La diabolisation politicienne

Aujourd’hui le Maroc : Depuis sa construction, l’ex-stade Philip a fait couler beaucoup d’encre. On a évoqué des défauts techniques, voire des malversations financières, pourquoi l’initiateur du projet que vous êtes, n’aviez-vous pas répondu à ces accusations ?
Ahmed Laski : Il faut que je précise de prime abord que tout au long de cette campagne de dénigrement ordonnée et orchestrée par certains esprits malveillants, personne n’a parlé de malversations financières. Parce que d’abord il n’y en pas eues et ensuite il faudrait que les auteurs de ces allégations disposent de preuves matérielles irréfutables pour oser l’affirmer. Mais à ma connaissance aussi bien la presse que ceux qui se sont prononcés sur ce sujet ont plutôt évoqué des défauts techniques lesquels sont récusés par des certifications de bureaux de contrôle réputés et reconnus. Pour revenir à votre question, j’estime que je n’avais pas le droit de répondre puisque je n’étais plus responsable de la commune qui a réalisé le projet.
D’autant plus que je n’avais plus les documents nécessaires pour pouvoir étayer mon argumentation dans le cas où celle-ci aurait été indispensable. Ce qui ne fut pas le cas. Il se trouve, malheureusement, que mon successeur à la tête de la commune, en l’occurrence Nassreddine Doublali, est devenu l’accusateur en chef et le «diabolisateur» de cette réalisation. C’est lui qui a fermé le stade et condamné les gradins de l’étage supérieur en arguant une hypothétique dangerosité pour la sécurité des spectateurs. Pourtant il était le mieux placé pour savoir que ces gradins n’ont été construits qu’après le visa de la société Veritas dont tout le monde connaît la réputation et le sérieux en matière de contrôle des structures. Il est quand même curieux que Doublali ait claironné partout que le terrain est dangereux tout en y faisant jouer son équipe Majd Al Madina. Non seulement cette attitude est mue par une manoeuvre politicienne, mais elle est pour le mois que l’on puisse dire cynique.
Mais quelle est la part de vérité dans tout ce qui a été dit sur une pelouse non réglementaire et sur la dangerosité des gradins?
Pour savoir si un terrain répond aux normes internationales, il faut d’abord connaître les exigences de la FIFA pour pouvoir les comparer avec la surface du terrain.

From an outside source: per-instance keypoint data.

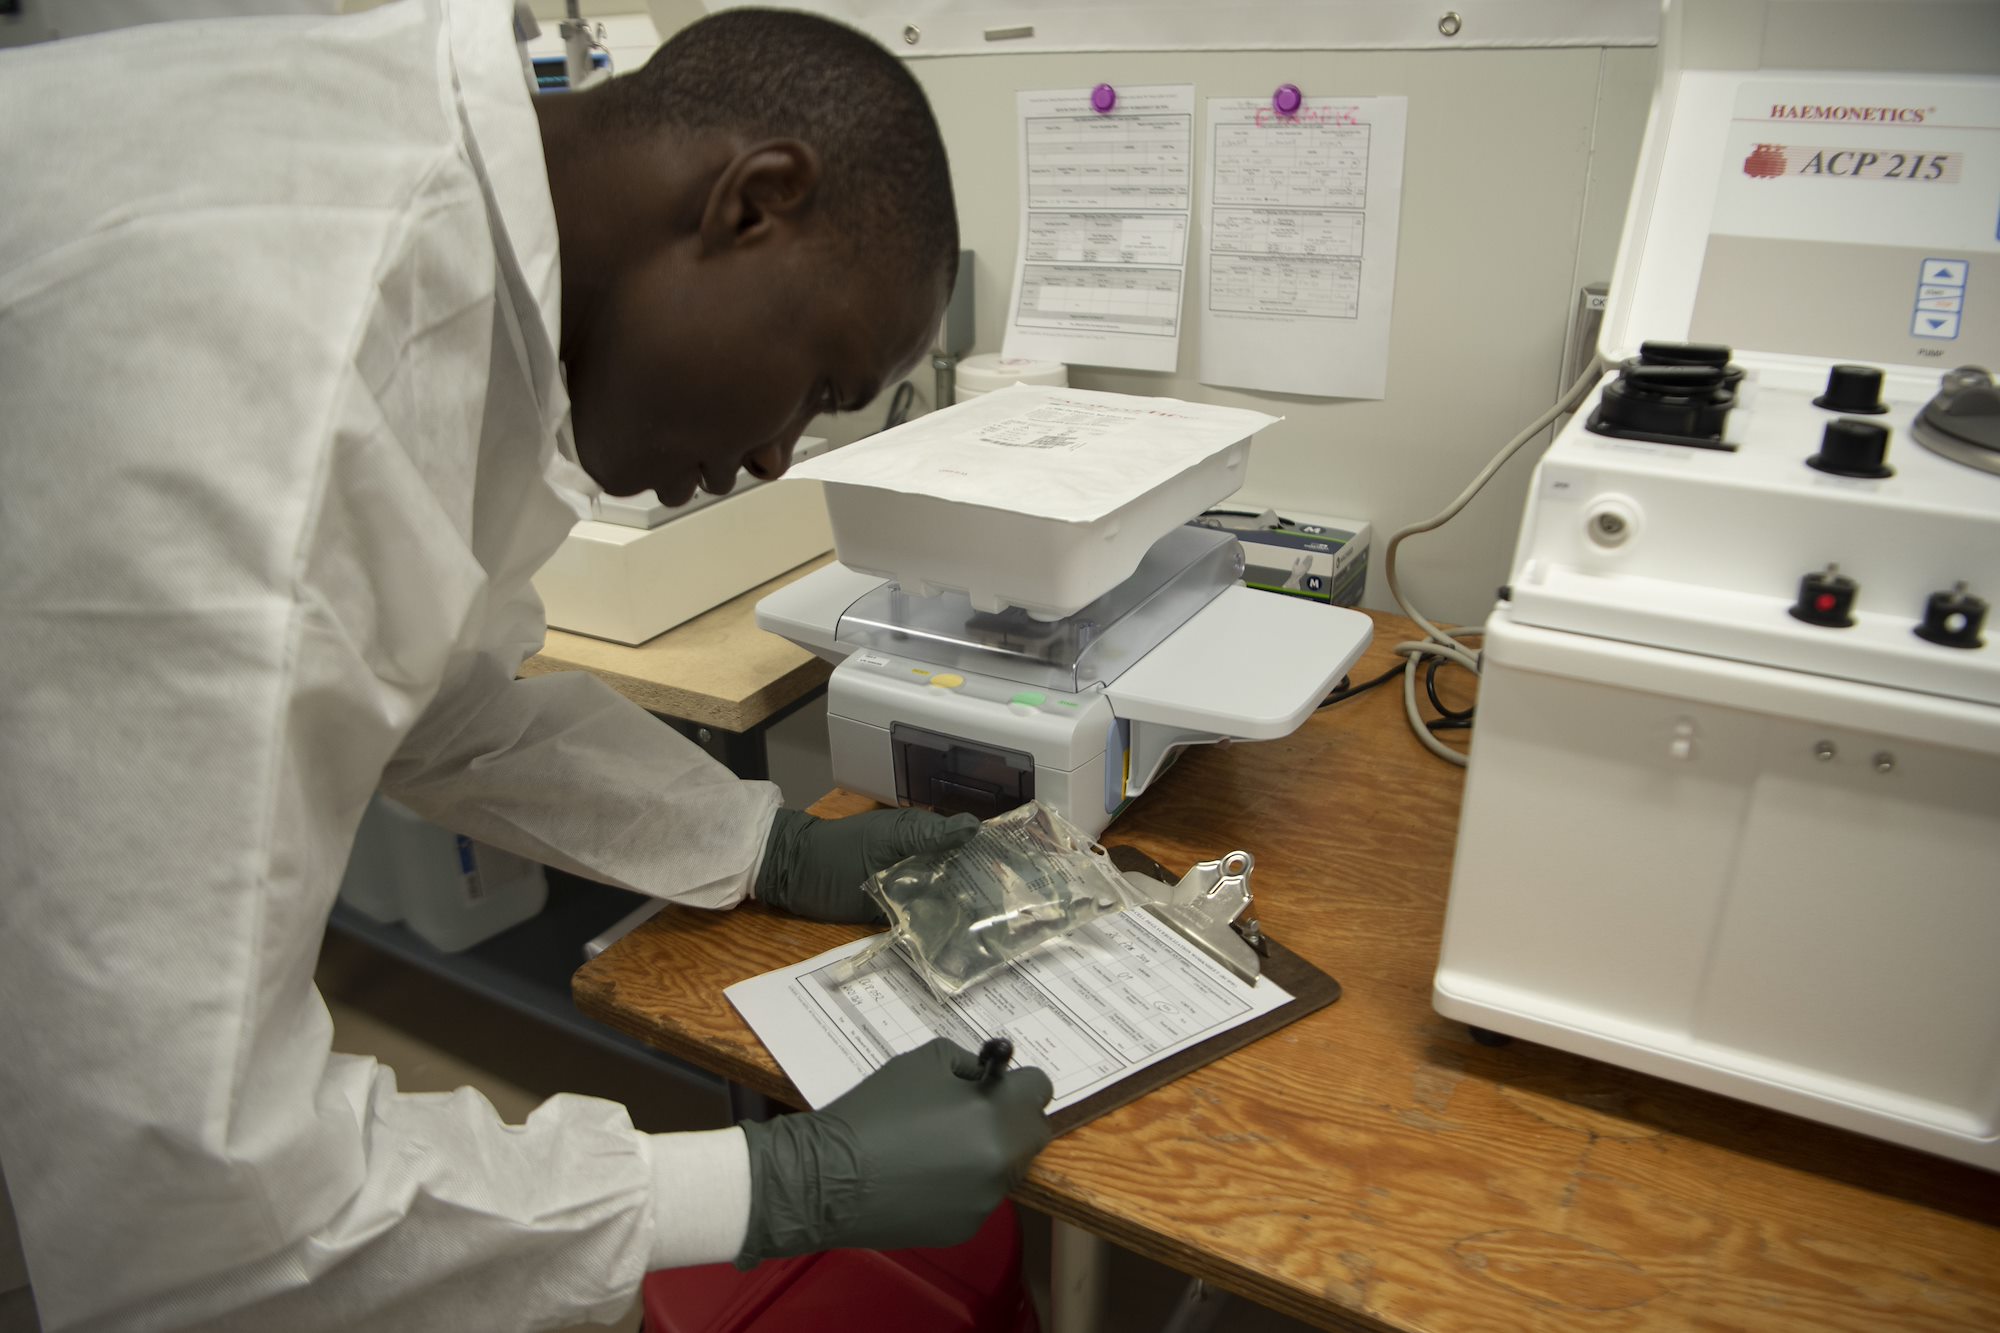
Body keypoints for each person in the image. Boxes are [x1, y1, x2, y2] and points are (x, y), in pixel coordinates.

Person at [0, 3, 1055, 1330]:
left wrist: (769, 846)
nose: (784, 452)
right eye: (818, 383)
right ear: (754, 203)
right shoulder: (295, 381)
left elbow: (445, 698)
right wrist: (782, 1183)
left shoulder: (433, 195)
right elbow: (199, 1199)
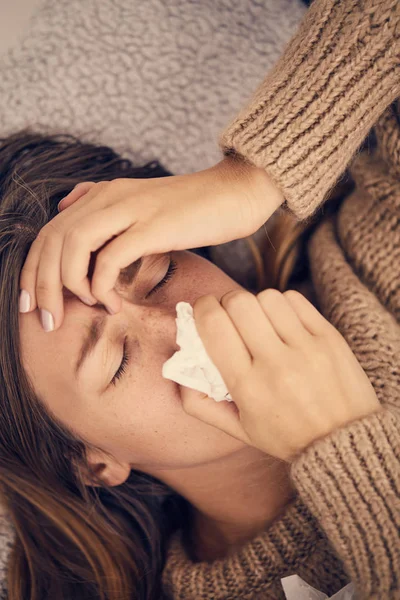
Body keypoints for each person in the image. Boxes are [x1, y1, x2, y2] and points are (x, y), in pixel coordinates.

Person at [0, 1, 398, 600]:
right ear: (94, 463)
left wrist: (252, 177)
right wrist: (346, 457)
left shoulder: (371, 265)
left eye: (160, 276)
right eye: (119, 362)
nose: (182, 325)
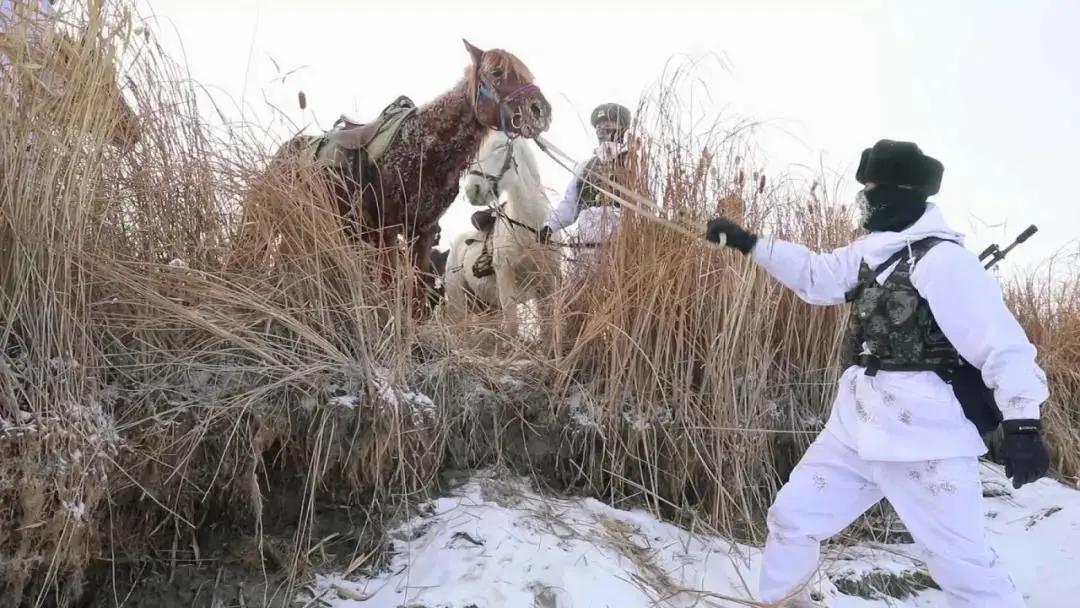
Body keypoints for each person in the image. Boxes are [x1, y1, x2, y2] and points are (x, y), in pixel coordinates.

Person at [705, 139, 1051, 608]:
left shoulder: (945, 262)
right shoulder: (872, 251)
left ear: (904, 193)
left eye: (873, 189)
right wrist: (751, 244)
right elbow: (817, 276)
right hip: (855, 427)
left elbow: (1001, 344)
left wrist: (1024, 421)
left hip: (926, 439)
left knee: (963, 569)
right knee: (793, 519)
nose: (864, 199)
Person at [537, 102, 633, 250]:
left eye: (608, 123)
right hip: (586, 251)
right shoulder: (586, 166)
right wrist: (550, 227)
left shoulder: (635, 163)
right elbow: (570, 204)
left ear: (623, 128)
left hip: (624, 250)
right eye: (599, 126)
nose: (602, 131)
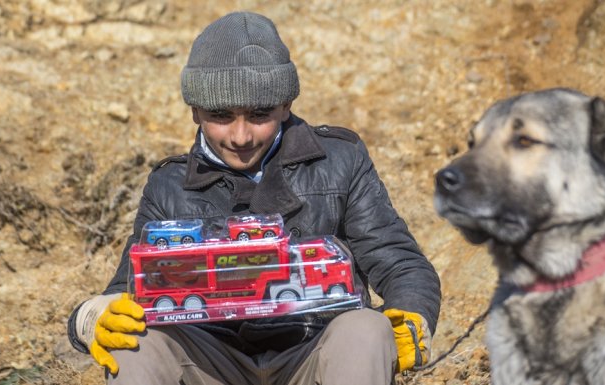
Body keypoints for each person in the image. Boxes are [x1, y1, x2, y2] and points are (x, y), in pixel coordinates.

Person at [67, 11, 441, 385]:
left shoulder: (340, 161)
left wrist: (411, 316)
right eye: (221, 115)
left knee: (367, 328)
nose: (241, 137)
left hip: (315, 354)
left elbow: (401, 264)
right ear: (195, 110)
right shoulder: (169, 186)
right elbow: (127, 293)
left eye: (259, 114)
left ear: (285, 105)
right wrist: (92, 317)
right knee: (135, 339)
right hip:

Or ce travail a été fait par une commission de la ligue de la Chaouia qui a validé des normes en concluant que le stade Larbi Ben Barek est valable pour abriter les matches de championnat toutes catégories confondues. Quant à la sécurité des gradins nous avions projeté de les protéger par des gardes-corps (barrières) afin de mettre fin à toute cette campagne de dénigrement. Mais quand nous avions présenté le problème au cabinet Veritas, ses ingénieurs ont considéré et consigné par écrit qu’ils ne voyaient pas l’utilité de ces gardes corps sur le plan de la sécurité des personnes. Bien plus lors de sa visite au Maroc en 2000, le président de la FIFA, Joseph Blatter, a inspecté ce stade. Il ne l’a pas seulement trouvé conforme, mais il a estimé que c’est le stade au Maroc qui répond le mieux aux normes de la FIFA. À savoir qu’il est construit en bonbonnière qui permet aux spectateurs d’être le plus proche possible de la pelouse et des joueurs.
Quel est le coût réel du stade Larbi Ben Barek sachant que de ce côté là, on a aussi beaucoup spéculé sur le chiffre réel?
D’après le décompte de la commune, le coût réel de ce stade s’élève à 10,7 milliards de nos centimes dont 10,4 ont été honorés. Il restait une somme de 3 millions dirhams que l’ex-president de la commune, Nassreddine Doublali, a refusé de payer aux entreprises chargées de réaliser quelques travaux de finition du stade. D’ailleurs Doublali a privé la commune de recettes substantielles en maintenant fermé le parking de 500 places et coupant l’eau et l’électricité aux magasins en location.
Une commission de la cour des comptes a enquêté pendant plus d’une année sur les comptes afférents à ce stade ? quelle est la raison de ce contrôle ?
La loi donne à la cour des comptes toute la latitude de contrôler et de vérifier les dépenses publiques dans n’importe quel organisme étatique . Et puis les mauvaises langues se sont tellement déliées en accablant ce projet, qu’il est devenu normal que la cour des comptes se penche sur ce dossier pour vérifier la véracité de ces allégations. Cette commission a procédé à des investigations et à des vérifications et a auditionné différents intervenants dont Doublali et moi-même. Elle devrait établir ses conclusions incessamment et à ma connaissance, il n’a constaté aucune malversation comme l’avaient prétendu des personnes malveillantes.